Thursday, March 11, 2010

A Long Face and a Short Fuse

This most recent setback has evoked within me angst and anger. For me they seem to go hand-in-hand. If I'm anxious it's typically accompanied by anger. If I'm saddened, often anger is the surface emotion, masking the sadness. If I'm fearful, I show my raging heart, not my racing heart.

Some of it is unique to me; some of it you struggle with, as well. I think a lot of us men, in particular, wrestle with anger. At the risk of sounding like I'm avoiding personal responsibility, I think men in our culture are groomed to be angry and to show anger as our default emotion. Generally, we are taught or modeled that we are "weak" or "unmanly" if we feel or express sadness or fear or loneliness. We're supposed to "suck it up; be a man." If we didn't quit crying, you know what we'd be given--"something to cry about!" The emotions of feeling sad or afraid or lonely are regarded as "weak." And what emotion is viewed as "strong?"

Showing sadness makes me vulnerable; it puts me on the defense. On the other hand, expressing anger is not threatening to me, but to others. It puts me on the offense. Anger is a man's trump card. Talk about a stacked deck.

Of late I find I'm sad for the world one minute and mad at the world the next. None of us can afford to stay in either camp for long. If I remain sad, I will implode and long for light as I languish in the dark night of depression. If I remain angry, I will explode and you will receive all future blog posts from the Peoria County Jail.
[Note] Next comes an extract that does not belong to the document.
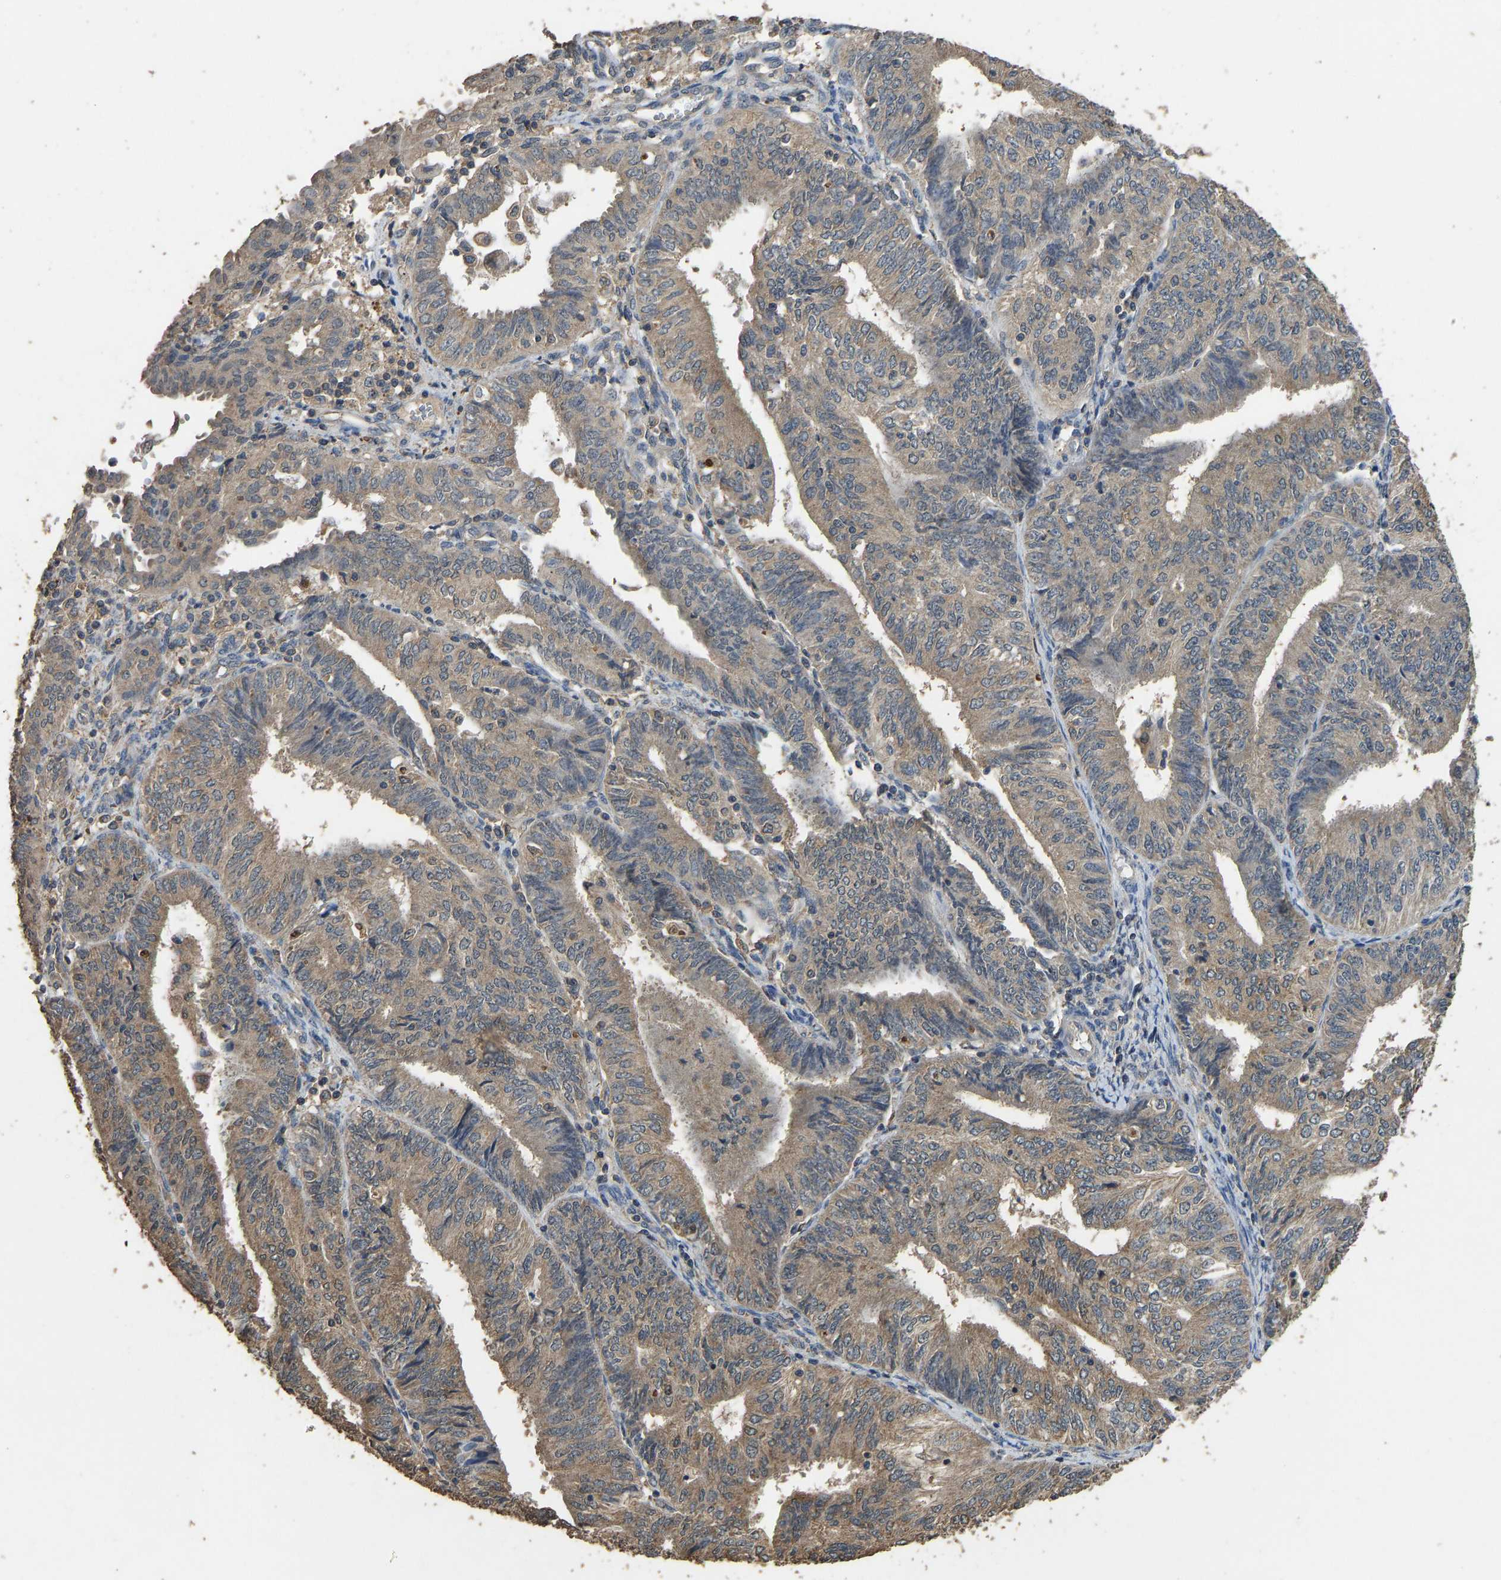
{"staining": {"intensity": "weak", "quantity": ">75%", "location": "cytoplasmic/membranous"}, "tissue": "endometrial cancer", "cell_type": "Tumor cells", "image_type": "cancer", "snomed": [{"axis": "morphology", "description": "Adenocarcinoma, NOS"}, {"axis": "topography", "description": "Endometrium"}], "caption": "About >75% of tumor cells in human endometrial cancer reveal weak cytoplasmic/membranous protein positivity as visualized by brown immunohistochemical staining.", "gene": "CIDEC", "patient": {"sex": "female", "age": 58}}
I'm in need of grace and seeking mercy. There's a passage in the Bible that cautions us: "See to it that no one misses the grace of God and that no bitter root grows up to cause trouble and defile many."
(Hebrews 12:15) It's as though God is saying that in the midst of all that, on the surface, looks like it's gory and godforsaken--grace is also there. The passage also seems to indicate that if a "root" of bitterness is allowed to grow within me, it may, indeed, blind me to or prevent me from receiving the grace God desires to impart.

God, I don't want to miss your grace.

I want to come out of this a better man, not a bitter man.